Dataset items
Start of Block

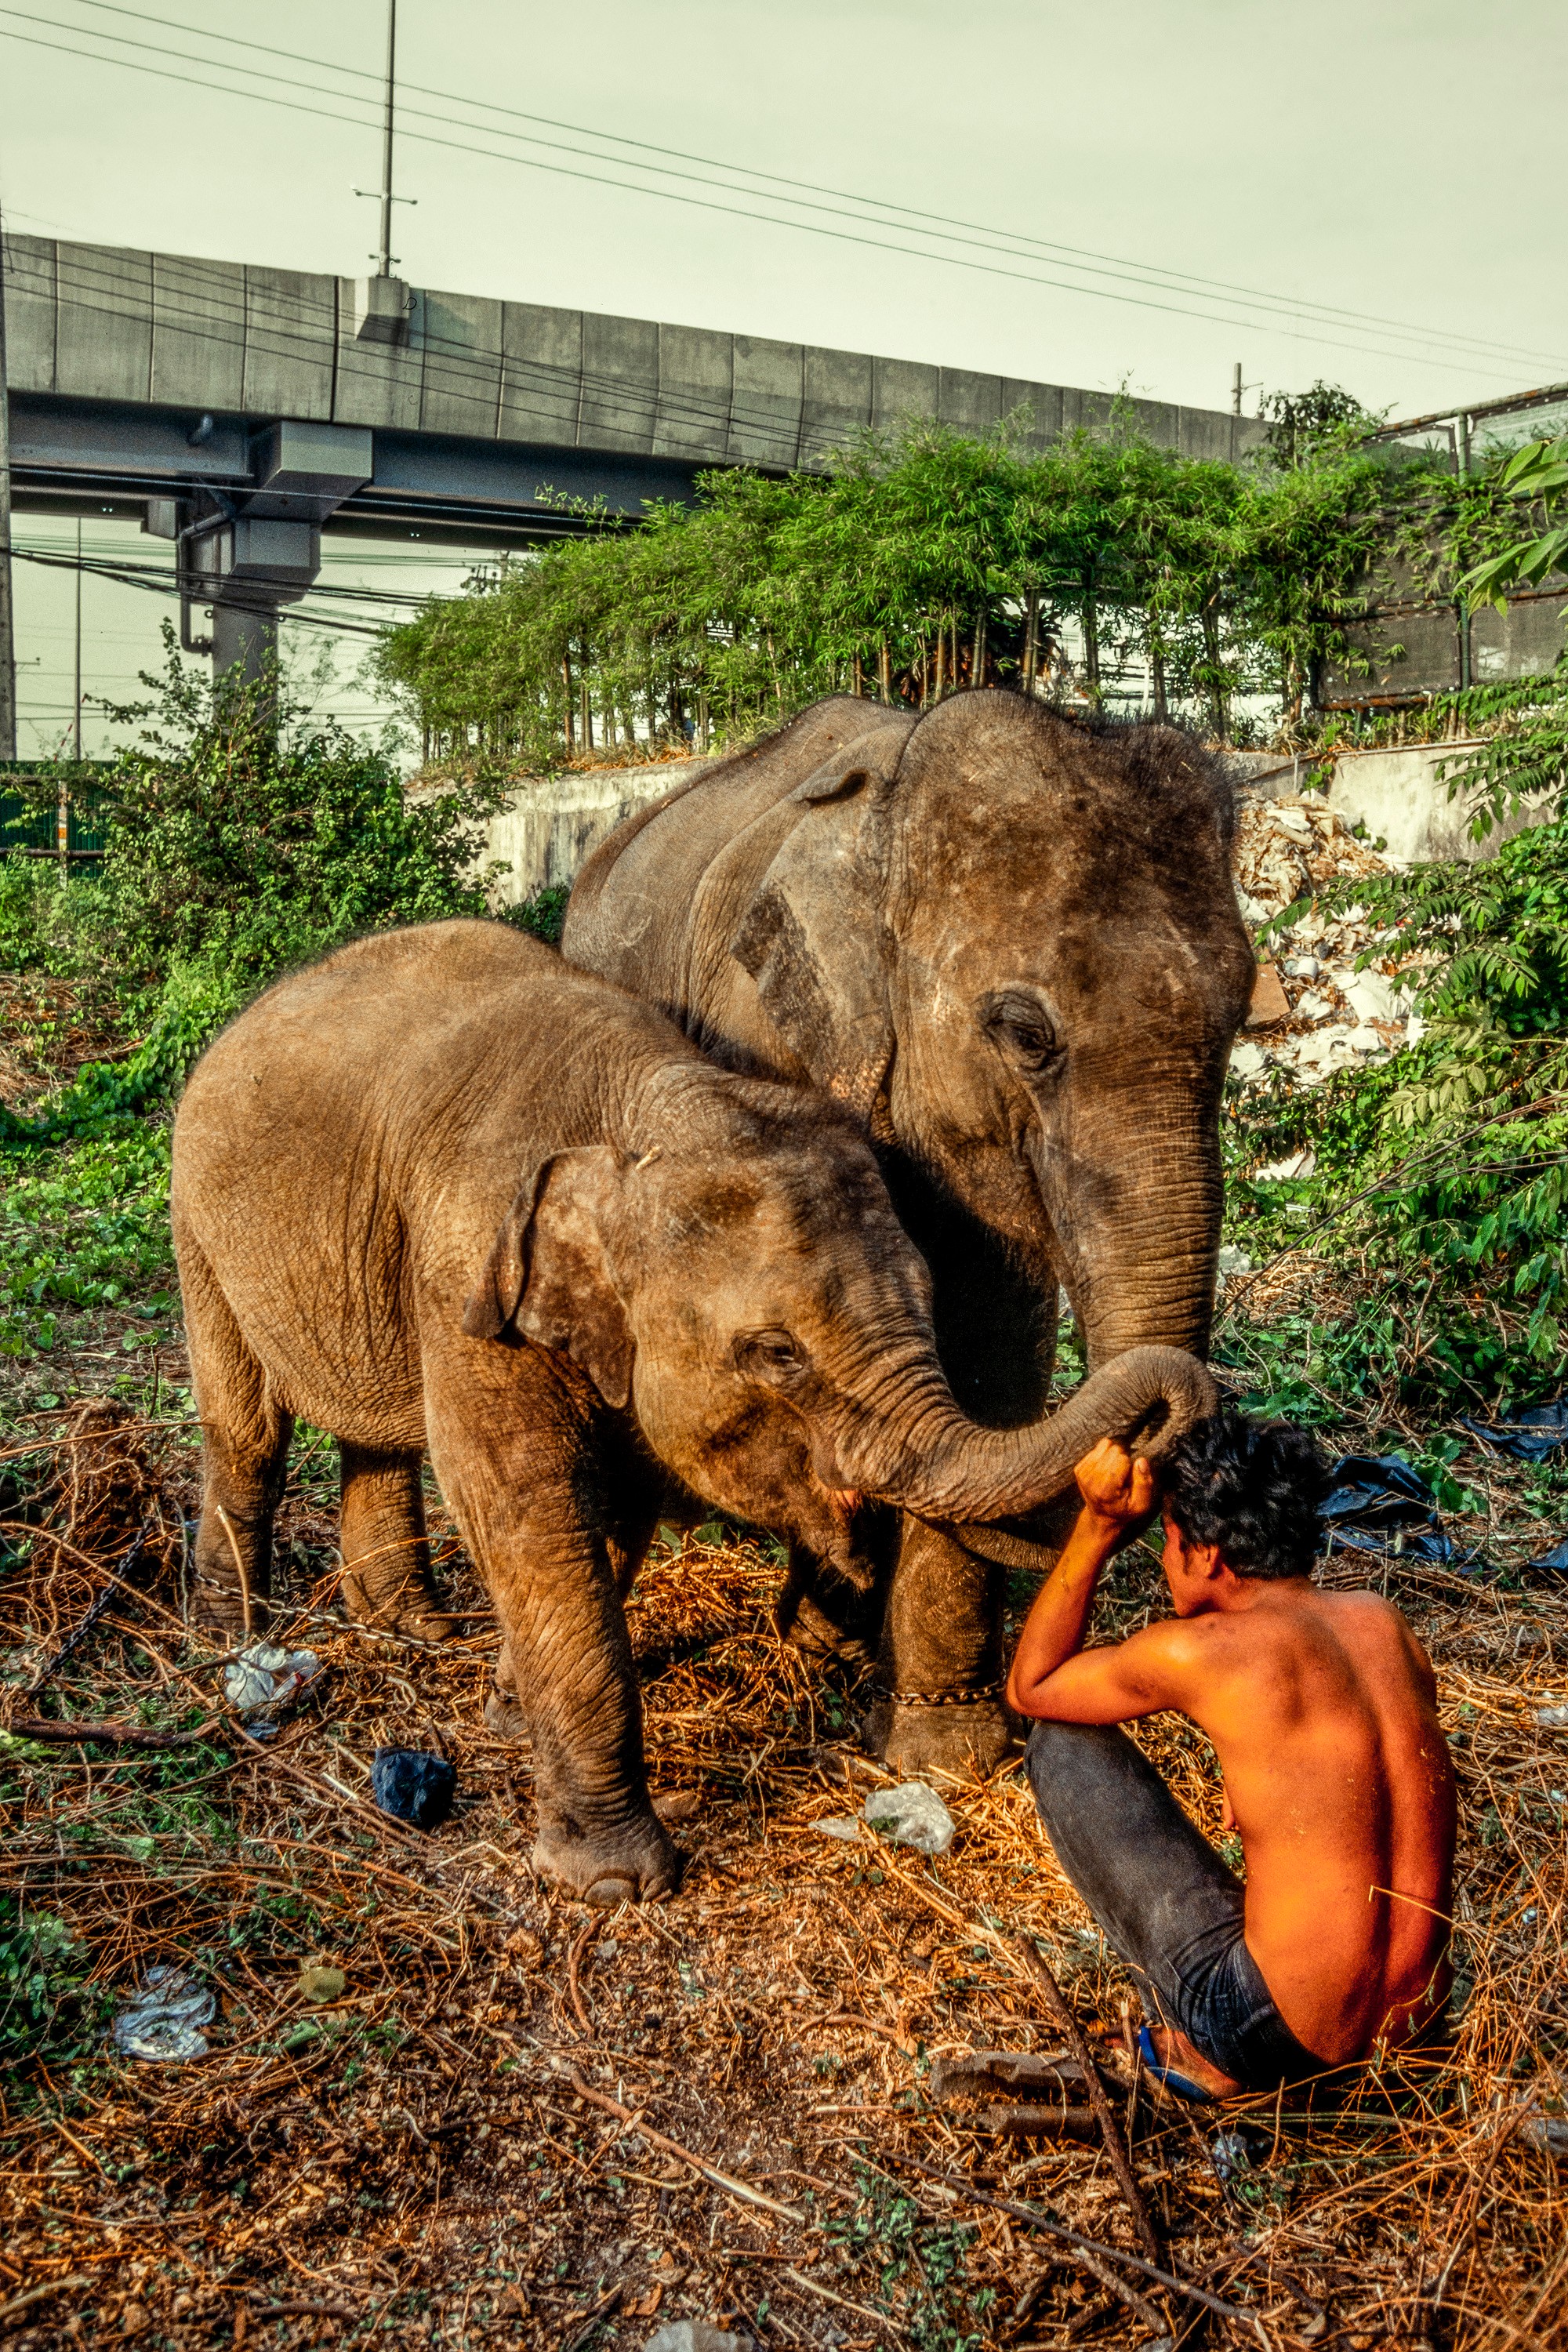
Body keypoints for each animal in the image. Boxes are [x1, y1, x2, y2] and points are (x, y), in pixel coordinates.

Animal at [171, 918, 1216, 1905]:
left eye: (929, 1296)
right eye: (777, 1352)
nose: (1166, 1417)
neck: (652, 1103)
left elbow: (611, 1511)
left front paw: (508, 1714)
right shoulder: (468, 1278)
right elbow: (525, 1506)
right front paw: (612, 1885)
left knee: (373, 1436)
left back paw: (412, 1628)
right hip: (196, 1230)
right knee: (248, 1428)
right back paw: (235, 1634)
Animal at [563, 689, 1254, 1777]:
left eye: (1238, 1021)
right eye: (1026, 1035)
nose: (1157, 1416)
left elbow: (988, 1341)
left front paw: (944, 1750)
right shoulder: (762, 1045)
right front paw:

End of Block

Assignment
Output nothing but the line containing "left elbow: (988, 1341)" and each line after it in the entries above, exactly as written.

Exercise response
left elbow: (988, 1341)
left front paw: (944, 1750)
right shoulder: (762, 1045)
right front paw:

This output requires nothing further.